Tibial pilon fractures are high energy axial load injuries. Soft tissue injuries are bad; they can be open or closed fractures. The ankle joint and the metaphysis of the tibia are usually involved. There is no immediate open reduction and internal fixation (because the soft tissue is usually bad). Early ORIF is not recommended. Initially, the treatment is usually closed reduction and a splint followed by staged of ORIF. In the operating room, start by applying external fixator (delay the ORIF). This decreases the incidence of wound complication and deep infection. When internal fixation is used, it is better to use minimally invasive fixation.
The soft tissue condition should improve before definitive surgery. Wait 1-3 weeks depending on the magnitude of the injury, the anticipated surgery, and the presence of the wrinkle test. After application of the external fixator, get a CT scan to check the joint and the fragments. This will help you to select the best operative approach in the future after the soft tissue condition improves. The physician needs to be aware that the AP radiographs may look okay, however it can be misleading. The joint usually has three fragments attached to ligaments. Because the ligaments are intact, the fragments can be pulled by the external fixator, which is called ligamentotaxis. The three fragments are medial malleolus (attached to the deltoid ligament) or anterolateral fragment (Chaput fragment attached to the anterior inferior tibiofibular ligament). In children, this fragment is called Tillaux fracture. If the fracture involves avulsion of the fibula, it is called Wagstaffe fracture, as rarely seen in some ankle fractures. The third fragment is the Volkmann Fragment (posterolateral fragment attached to the posterior inferior tibiofibular ligament). When the fibula is intact, the lateral collateral ligament of the ankle may rupture (fibula is intact in 20% of the cases). The break travel time returns to normal 6 weeks after initiation of weight-bearing. In ankle fractures, it returns to normal 9 weeks after fixations (post-operatively). The goal of anatomic reduction and stabilization of the articular surface. You may start with fixation of the fibula with a plate or with a screw (in some cases the screw is better because it is minimally invasive). The fibular plate may add stability to the external fixator of the tibia, especially if there is a defect or comminution of the metaphysis of the tibia. Plating of the fibula adjunct to external fixation of the tibia. When there is a metaphyseal defect of the tibia, plating of the fibula can enhance the stiffness of the external fixator. Axial loading is 2.2 times stiffer with plated fibula.
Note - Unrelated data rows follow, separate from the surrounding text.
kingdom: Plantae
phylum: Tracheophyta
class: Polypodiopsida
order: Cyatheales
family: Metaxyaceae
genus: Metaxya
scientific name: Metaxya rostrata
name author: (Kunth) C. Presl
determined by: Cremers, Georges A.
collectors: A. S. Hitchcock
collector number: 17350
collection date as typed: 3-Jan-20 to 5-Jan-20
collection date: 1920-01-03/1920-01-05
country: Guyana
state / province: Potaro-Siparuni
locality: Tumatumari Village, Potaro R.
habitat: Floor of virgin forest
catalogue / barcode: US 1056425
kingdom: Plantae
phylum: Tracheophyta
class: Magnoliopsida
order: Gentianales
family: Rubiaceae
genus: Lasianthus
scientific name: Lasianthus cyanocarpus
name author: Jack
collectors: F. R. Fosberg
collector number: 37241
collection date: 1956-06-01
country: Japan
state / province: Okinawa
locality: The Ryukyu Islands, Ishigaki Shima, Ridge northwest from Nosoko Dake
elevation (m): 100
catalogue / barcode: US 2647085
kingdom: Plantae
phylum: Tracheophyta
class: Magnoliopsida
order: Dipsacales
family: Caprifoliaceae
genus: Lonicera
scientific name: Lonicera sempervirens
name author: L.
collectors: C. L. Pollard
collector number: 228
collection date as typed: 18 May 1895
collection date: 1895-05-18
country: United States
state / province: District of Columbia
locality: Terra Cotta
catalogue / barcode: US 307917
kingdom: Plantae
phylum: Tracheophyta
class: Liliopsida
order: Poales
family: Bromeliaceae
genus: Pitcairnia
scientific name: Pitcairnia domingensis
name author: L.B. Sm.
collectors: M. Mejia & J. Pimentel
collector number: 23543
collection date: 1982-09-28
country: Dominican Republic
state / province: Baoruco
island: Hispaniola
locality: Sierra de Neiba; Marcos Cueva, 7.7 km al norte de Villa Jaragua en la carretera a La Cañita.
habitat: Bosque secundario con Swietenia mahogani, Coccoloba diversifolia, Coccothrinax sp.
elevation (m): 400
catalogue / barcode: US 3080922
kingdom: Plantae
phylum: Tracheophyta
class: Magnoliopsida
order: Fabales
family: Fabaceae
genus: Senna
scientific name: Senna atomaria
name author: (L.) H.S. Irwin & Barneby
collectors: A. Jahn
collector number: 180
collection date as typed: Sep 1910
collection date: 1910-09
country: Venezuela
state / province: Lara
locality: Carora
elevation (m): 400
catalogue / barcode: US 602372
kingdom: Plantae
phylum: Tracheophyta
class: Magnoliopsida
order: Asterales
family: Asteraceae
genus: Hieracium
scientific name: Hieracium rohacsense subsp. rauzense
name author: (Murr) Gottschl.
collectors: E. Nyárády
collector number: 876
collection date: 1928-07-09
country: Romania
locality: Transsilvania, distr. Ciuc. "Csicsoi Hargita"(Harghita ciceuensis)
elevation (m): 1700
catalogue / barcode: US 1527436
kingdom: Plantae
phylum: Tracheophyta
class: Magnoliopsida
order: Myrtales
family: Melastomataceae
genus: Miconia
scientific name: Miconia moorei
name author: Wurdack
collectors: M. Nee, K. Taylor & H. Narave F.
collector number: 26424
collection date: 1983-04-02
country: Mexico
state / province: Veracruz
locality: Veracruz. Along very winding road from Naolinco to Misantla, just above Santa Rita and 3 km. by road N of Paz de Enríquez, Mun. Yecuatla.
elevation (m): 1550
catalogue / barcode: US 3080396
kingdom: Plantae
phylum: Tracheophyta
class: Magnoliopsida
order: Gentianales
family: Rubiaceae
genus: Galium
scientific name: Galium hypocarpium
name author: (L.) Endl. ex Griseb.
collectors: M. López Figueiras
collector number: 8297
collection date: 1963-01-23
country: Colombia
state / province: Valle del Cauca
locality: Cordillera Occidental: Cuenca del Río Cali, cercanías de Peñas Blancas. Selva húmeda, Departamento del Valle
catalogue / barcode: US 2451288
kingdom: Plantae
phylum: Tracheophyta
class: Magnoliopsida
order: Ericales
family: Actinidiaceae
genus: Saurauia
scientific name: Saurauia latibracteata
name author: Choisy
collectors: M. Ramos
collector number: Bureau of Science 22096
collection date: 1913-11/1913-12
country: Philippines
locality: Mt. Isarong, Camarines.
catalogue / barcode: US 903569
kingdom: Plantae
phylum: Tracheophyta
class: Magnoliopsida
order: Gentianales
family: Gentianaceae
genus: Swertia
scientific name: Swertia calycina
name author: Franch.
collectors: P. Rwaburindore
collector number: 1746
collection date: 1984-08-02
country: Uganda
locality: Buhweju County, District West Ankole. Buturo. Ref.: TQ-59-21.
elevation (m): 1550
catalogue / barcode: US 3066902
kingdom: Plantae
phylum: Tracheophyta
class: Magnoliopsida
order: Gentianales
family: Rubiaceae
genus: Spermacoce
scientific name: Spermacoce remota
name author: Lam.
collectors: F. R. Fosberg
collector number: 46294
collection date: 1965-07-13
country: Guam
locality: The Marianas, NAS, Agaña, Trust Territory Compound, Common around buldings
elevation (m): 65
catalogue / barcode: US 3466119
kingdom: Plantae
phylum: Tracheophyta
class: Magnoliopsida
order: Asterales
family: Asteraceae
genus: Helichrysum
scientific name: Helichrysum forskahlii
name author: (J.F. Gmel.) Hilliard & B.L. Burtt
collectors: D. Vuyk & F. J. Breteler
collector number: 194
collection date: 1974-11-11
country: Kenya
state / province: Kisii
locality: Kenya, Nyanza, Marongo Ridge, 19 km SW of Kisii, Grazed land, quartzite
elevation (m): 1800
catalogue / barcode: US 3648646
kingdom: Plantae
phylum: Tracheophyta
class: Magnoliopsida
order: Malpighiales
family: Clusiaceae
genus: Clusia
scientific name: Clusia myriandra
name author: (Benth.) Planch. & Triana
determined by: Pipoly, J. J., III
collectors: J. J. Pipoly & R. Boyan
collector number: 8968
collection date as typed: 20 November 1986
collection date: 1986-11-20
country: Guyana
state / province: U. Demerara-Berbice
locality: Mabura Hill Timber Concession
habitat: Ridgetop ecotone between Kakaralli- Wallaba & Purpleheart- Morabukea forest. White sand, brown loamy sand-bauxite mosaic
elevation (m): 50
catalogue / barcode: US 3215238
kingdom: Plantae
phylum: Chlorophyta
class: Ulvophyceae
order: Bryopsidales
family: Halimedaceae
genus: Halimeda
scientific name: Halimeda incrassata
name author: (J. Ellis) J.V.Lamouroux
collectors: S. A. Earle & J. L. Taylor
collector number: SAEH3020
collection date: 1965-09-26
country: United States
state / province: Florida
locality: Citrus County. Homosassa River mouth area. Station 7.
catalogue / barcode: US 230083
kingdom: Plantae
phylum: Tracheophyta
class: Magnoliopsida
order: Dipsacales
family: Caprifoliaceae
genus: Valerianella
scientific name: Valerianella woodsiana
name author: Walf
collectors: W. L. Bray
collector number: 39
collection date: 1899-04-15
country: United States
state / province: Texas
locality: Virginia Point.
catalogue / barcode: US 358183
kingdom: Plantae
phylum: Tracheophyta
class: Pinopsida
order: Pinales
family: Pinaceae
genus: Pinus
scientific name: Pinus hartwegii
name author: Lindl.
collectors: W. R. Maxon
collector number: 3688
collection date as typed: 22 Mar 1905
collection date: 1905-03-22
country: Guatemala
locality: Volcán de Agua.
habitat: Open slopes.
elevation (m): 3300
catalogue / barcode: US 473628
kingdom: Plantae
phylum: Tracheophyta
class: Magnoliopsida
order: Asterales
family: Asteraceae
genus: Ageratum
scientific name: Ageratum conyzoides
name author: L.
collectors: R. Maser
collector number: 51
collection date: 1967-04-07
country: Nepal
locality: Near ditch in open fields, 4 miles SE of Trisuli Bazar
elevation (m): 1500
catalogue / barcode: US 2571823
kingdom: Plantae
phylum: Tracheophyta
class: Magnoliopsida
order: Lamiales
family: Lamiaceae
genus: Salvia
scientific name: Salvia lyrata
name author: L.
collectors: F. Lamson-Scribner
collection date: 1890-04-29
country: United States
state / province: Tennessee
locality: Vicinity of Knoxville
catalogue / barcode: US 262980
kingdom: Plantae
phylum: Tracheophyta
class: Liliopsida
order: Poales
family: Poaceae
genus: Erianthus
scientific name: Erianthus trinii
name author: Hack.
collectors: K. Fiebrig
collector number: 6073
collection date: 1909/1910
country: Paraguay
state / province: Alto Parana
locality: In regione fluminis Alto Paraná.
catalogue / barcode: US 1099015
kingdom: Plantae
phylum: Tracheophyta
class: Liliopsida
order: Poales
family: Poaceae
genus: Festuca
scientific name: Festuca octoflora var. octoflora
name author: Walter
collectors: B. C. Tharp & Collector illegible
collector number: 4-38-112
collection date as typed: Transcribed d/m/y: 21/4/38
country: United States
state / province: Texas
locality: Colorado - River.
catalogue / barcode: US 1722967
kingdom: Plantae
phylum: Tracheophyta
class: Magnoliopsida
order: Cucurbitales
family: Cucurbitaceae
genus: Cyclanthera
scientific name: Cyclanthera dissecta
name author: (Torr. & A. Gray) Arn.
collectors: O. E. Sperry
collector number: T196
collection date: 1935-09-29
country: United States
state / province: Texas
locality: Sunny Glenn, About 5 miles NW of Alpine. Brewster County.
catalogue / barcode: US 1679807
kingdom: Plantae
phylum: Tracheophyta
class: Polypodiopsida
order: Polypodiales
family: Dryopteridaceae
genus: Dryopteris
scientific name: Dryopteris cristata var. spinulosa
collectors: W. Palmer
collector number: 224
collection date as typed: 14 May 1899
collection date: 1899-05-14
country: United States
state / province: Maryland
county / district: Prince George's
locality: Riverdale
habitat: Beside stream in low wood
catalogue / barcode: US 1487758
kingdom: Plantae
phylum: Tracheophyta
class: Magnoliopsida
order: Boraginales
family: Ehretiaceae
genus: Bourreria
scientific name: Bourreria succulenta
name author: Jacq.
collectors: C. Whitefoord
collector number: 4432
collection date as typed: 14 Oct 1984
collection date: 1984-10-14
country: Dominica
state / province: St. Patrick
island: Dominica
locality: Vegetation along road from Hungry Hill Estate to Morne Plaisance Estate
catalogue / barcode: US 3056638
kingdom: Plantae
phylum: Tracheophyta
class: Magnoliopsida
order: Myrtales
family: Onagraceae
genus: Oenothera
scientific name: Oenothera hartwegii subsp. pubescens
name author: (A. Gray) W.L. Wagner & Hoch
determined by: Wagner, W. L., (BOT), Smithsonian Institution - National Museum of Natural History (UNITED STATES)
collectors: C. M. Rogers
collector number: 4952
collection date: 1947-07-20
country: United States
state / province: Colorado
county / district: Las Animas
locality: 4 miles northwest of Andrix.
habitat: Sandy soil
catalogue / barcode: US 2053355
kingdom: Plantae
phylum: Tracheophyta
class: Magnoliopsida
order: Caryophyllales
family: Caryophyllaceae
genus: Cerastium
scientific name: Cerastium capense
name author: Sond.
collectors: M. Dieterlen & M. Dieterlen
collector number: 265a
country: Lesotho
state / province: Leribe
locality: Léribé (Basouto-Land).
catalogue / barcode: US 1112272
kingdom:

There is no significant difference in torsional force. Approaches are many and it varies between limited approach and extensile approach.
Try to protect the superficial peroneal nerve. With dual incisions approach, make sure that the distance between the incisions is no less than 7 cm. this is controversial. Everybody agrees that staged ORIF is the best. Arthritis occurs in about 50% of cases and increases with time. Arthrodesis is rare. Usually after 2 years, most of the patients return to work despite having some pain. Significant disability in physical function was noted even with successful treatment in 36- item short form survey (SF-36). In Pilon fractures, SF-36 scale is lower than in patients with pelvic fractures, multiple trauma, and AIDS. Patient socioeconomic factors are predictive of the clinical outcome, and the outcome really did not correlate with reduction of the fracture or with the arthritis. Improvement in function and pain may take up to 2 years and eventually about 10%-15% may need arthrodesis. For a pilon fracture with fracture of the tibial shaft: do fixation of the articular surface (usually percutaneously) then do fixation of the tibial shaft, usually with IM rodding. Put external fixator calcaneal pins or talar pins. I usually put the calcaneal pin from the medial side of the ankle. Be aware of the location of the neurovascular structures.
Error in placement or the direction of the calcaneal pin can interfere with the neurovascular bundle. Avoid the bulge area. Application of the calcaneal traction pin is done at the posteromedial site. There is a ¾ distance between the palpable tip of the medial malleolus and the heel. The calcaneal transfixation pin is inserted in a transverse direction. It is better to keep the pins away from the area of future incisions. Pin insertion should be medial to lateral, anterodistal to anterior colliculus. Placement should be in 10 degrees anterocephalad direction. These three principles in Pilon fractures are great principles: anatomical reduction, stable internal fixation, and early range of motion. Achieving these three principles in every case of pilon fracture may not be possible.